In the data that follows, find the line with "ring dip: (614, 507)"; transcribe it, every later line up to the one with "middle tip: (907, 487)", and that line as well, exactly and with no others.
--------------------------------
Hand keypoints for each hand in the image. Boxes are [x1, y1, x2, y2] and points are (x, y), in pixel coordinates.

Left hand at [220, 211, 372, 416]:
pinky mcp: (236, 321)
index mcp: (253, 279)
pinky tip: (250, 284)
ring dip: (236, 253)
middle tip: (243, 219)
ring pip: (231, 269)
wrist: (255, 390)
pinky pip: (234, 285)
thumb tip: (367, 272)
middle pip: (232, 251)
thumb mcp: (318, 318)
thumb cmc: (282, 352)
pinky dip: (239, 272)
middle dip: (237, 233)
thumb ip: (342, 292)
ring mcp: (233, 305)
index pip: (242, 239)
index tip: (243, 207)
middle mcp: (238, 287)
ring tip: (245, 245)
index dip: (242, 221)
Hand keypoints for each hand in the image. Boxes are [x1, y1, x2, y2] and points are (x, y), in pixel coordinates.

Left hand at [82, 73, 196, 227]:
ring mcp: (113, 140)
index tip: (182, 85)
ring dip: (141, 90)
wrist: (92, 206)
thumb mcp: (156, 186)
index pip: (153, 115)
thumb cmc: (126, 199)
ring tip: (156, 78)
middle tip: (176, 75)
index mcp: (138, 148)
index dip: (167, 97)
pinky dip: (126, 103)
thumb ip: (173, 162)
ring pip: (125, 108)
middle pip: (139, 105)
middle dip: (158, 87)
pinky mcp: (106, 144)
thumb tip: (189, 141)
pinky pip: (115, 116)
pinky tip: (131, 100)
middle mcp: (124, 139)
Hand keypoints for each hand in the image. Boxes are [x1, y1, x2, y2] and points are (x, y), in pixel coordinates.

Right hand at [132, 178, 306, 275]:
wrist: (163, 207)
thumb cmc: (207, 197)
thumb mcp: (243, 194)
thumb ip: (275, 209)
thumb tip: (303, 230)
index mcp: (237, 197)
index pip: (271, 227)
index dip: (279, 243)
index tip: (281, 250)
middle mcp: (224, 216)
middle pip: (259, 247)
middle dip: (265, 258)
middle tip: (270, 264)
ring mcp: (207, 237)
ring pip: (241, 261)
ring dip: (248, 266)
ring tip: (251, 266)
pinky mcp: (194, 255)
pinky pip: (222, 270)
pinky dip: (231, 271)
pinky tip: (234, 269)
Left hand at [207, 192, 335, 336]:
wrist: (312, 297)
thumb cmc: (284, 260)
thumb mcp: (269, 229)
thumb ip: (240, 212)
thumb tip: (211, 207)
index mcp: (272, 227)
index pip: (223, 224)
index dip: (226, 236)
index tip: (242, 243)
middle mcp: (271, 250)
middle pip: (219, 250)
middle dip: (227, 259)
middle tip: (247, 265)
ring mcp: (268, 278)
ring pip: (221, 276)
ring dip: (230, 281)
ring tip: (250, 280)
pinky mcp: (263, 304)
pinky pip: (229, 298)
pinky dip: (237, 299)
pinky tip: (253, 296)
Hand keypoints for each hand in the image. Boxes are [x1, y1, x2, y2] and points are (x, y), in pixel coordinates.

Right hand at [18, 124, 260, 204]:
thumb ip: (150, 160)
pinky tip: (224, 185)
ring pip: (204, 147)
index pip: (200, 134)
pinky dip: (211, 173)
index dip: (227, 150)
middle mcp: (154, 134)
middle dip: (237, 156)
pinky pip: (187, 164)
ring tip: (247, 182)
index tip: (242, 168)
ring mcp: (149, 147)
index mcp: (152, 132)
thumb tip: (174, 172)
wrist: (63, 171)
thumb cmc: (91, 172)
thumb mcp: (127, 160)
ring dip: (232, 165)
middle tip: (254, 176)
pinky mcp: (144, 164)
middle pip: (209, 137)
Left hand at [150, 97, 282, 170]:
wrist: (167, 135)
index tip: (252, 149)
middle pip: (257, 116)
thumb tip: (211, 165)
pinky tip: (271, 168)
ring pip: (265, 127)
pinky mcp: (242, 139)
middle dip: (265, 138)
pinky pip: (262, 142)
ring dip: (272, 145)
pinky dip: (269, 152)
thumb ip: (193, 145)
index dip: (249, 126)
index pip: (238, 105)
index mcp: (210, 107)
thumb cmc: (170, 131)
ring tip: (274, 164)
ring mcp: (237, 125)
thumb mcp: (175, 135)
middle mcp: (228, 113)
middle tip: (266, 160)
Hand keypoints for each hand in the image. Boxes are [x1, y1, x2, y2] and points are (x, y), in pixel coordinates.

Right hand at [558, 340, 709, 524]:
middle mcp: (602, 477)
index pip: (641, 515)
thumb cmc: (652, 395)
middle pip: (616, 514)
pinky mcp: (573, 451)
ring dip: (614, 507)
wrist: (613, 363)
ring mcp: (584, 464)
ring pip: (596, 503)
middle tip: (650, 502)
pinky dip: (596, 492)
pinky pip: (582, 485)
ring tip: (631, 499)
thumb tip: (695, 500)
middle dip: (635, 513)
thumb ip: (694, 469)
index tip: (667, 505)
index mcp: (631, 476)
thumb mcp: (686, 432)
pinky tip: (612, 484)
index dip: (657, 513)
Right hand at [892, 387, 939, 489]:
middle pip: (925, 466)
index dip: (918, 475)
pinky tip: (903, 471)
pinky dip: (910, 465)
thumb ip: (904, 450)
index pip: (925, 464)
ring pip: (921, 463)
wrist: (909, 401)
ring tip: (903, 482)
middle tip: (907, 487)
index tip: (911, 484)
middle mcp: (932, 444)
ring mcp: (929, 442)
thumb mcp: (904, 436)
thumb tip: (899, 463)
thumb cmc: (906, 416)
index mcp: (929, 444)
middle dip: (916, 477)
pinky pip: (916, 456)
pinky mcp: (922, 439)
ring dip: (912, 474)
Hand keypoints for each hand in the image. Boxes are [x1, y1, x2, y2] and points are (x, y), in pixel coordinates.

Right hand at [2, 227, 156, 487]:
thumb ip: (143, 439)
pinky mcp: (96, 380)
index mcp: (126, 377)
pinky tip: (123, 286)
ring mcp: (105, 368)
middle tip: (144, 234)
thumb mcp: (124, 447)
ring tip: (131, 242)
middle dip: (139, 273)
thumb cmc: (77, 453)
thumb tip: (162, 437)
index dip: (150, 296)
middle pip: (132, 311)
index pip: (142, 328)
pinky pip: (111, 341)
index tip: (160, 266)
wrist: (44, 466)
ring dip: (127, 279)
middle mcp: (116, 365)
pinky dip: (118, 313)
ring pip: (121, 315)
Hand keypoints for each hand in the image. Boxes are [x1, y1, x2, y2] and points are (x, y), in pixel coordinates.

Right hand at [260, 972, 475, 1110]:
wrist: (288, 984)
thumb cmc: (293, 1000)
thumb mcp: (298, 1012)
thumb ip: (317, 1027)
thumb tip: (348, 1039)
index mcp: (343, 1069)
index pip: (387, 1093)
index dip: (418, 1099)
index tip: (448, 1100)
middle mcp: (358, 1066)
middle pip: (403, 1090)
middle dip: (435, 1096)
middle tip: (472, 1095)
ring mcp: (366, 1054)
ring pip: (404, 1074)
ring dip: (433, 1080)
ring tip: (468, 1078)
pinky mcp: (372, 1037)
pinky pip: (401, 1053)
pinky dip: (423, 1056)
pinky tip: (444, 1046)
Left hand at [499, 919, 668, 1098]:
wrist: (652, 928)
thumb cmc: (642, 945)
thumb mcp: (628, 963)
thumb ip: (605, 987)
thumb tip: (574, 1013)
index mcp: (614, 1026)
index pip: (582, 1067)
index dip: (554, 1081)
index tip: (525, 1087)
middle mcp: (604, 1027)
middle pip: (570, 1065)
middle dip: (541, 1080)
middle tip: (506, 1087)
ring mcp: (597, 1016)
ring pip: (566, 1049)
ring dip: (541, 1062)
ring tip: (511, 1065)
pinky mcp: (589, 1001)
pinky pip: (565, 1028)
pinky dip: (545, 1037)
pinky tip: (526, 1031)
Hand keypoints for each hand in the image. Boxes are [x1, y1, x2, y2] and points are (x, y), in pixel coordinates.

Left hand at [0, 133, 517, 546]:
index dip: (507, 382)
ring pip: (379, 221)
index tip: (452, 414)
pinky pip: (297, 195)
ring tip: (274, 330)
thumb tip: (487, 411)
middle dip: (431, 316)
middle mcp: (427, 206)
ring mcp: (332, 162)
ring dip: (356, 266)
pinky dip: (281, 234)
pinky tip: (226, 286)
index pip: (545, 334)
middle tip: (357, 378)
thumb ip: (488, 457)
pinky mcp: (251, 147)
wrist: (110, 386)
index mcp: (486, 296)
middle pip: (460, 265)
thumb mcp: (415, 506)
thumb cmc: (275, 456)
--------------------------------
* _RESULT OF THE TASK_:
ring dip: (614, 507)
wrist: (613, 363)
ring mcp: (584, 464)
ring pip: (596, 503)
middle tip: (650, 502)
pinky dip: (596, 492)
pinky pip: (582, 485)
ring tip: (631, 499)
thumb tip: (695, 500)
middle dip: (635, 513)
thumb ip: (694, 469)
index tip: (667, 505)
index mcp: (631, 476)
thumb mcp: (686, 432)
pinky tip: (612, 484)
index dip: (657, 513)
Right hand at [892, 387, 939, 489]:
middle pip: (925, 466)
index dip: (918, 475)
pinky tip: (903, 471)
pinky dip: (910, 465)
thumb ip: (904, 450)
index pip: (925, 464)
ring pip: (921, 463)
wrist: (909, 401)
ring tip: (903, 482)
middle tip: (907, 487)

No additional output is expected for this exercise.